Going above 1.0? Run it 3-5 times and pick the best output manually. Don’t trust the first result.
FAQ
Does ChatGPT remember my temperature preference across conversations?
No. The web UI doesn’t expose temperature settings, and API calls are stateless. Each request is independent.
Why does ChatGPT give different answers even when I copy-paste the exact same prompt?
Three reasons. Default temperature is 0.7, which introduces randomness by design. If you’re in the same conversation, prior context affects the response. Newer chat models have inherent variability even at temperature 0 because they’re trained for dialogue, not deterministic completion.
Minimize variance: use a new chat each time, add explicit constraints to your prompt, or switch to the API with temp=0 and test consistency. Example: I ran “Explain quantum entanglement in 2 sentences” five times in new chats. Got five different phrasings. Added constraint “Use the word ‘correlation’ in sentence 1” – four out of five matched.

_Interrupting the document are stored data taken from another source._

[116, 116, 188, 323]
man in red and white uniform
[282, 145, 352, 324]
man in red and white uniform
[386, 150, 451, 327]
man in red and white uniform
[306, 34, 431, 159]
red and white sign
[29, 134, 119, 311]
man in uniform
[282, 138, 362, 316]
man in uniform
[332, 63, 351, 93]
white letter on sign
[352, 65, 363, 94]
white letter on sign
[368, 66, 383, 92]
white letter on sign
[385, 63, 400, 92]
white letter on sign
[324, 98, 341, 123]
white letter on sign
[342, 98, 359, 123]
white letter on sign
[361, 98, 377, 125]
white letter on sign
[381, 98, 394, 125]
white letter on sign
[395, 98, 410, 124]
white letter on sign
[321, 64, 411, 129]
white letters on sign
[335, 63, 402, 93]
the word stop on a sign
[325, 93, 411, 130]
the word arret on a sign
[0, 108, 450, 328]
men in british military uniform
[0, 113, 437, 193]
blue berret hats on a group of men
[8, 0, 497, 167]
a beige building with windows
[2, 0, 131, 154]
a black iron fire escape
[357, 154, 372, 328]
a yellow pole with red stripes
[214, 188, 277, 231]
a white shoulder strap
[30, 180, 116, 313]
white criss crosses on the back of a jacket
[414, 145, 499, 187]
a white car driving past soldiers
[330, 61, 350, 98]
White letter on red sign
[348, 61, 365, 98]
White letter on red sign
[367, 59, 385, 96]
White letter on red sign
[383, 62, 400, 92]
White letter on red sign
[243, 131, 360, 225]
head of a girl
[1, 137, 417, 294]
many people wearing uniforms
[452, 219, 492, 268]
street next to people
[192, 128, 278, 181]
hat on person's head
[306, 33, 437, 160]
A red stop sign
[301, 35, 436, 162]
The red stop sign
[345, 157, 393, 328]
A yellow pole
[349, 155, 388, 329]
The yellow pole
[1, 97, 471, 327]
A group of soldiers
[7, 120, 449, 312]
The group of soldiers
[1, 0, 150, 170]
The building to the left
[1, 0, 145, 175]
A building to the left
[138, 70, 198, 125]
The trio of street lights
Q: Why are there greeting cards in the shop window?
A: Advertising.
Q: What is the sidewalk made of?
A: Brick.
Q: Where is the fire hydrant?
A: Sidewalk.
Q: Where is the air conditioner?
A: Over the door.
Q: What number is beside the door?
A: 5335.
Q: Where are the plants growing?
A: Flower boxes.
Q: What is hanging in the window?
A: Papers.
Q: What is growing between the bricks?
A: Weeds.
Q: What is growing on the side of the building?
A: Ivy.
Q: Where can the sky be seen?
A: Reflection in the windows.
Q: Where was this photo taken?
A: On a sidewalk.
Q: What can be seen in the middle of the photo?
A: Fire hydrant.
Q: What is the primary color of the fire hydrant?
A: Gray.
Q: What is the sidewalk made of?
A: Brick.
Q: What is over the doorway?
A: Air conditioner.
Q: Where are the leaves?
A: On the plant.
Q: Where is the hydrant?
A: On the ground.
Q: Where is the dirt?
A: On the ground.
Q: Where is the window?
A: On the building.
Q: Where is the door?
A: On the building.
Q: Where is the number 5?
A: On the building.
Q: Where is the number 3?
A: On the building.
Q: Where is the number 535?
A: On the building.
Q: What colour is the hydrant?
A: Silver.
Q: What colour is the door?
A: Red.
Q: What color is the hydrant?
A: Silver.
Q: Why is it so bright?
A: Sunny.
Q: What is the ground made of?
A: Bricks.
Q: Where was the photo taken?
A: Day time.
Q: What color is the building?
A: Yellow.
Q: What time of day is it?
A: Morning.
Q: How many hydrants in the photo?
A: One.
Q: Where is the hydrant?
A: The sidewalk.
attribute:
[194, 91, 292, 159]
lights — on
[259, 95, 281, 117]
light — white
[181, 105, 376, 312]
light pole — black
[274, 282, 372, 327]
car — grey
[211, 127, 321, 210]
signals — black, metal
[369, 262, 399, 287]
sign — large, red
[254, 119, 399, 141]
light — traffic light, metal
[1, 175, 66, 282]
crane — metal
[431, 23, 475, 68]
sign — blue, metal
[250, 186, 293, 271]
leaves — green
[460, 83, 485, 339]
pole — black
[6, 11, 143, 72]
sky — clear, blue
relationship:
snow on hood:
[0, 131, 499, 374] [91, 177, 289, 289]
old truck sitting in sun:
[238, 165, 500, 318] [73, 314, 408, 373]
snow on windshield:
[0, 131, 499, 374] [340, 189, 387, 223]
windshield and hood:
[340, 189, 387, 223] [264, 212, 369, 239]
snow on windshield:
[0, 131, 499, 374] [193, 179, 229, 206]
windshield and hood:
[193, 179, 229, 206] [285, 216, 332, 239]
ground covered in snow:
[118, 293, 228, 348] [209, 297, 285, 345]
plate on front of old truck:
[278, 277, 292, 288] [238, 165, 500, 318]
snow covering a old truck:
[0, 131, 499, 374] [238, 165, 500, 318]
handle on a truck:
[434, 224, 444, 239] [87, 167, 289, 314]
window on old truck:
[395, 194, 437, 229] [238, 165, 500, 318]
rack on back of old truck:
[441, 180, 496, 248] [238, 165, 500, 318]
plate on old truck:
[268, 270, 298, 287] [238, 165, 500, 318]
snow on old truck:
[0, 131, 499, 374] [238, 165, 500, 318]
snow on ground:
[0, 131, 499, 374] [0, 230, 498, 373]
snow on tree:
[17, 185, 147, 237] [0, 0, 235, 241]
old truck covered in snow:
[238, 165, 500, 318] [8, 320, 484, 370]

Can I set temperature in the ChatGPT mobile app?
Not directly. The mobile app uses the same default (0.7) as the web UI with no user-facing controls. Your options: use more constrained prompts to reduce variance indirectly, or use the API through a third-party app that exposes temperature settings. Some unofficial ChatGPT clients on iOS/Android let you adjust it, but they’re not officially supported by OpenAI. I’ve tested three – all had bugs with conversation history when temp was changed mid-chat.